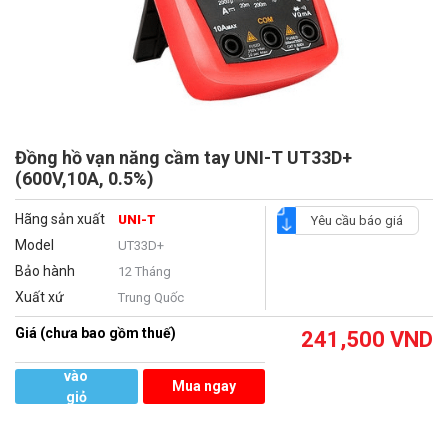
Đồng hồ vạn năng cầm tay UNI-T UT33D+
(600V,10A, 0.5%)
Hãng sản xuất
UNI-T
Yêu cầu báo giá
Model
UT33D+
Bảo hành
12 Tháng
Xuất xứ
Trung Quốc
Giá (chưa bao gồm thuế)
241,500
VND
Thêm
vào
Mua ngay
giỏ
hàng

■ **PROBLEM REQUIREMENTS**: Write out all of the data above again with "Bảo hành" replaced by "Thời gian bảo hành" and everything else unchanged, leaving out the pictures.

■ **RESPONSE FOR THIS EXERCISE**:
Đồng hồ vạn năng cầm tay UNI-T UT33D+
(600V,10A, 0.5%)
Hãng sản xuất
UNI-T
Yêu cầu báo giá
Model
UT33D+
Thời gian bảo hành
12 Tháng
Xuất xứ
Trung Quốc
Giá (chưa bao gồm thuế)
241,500
VND
Thêm
vào
Mua ngay
giỏ
hàng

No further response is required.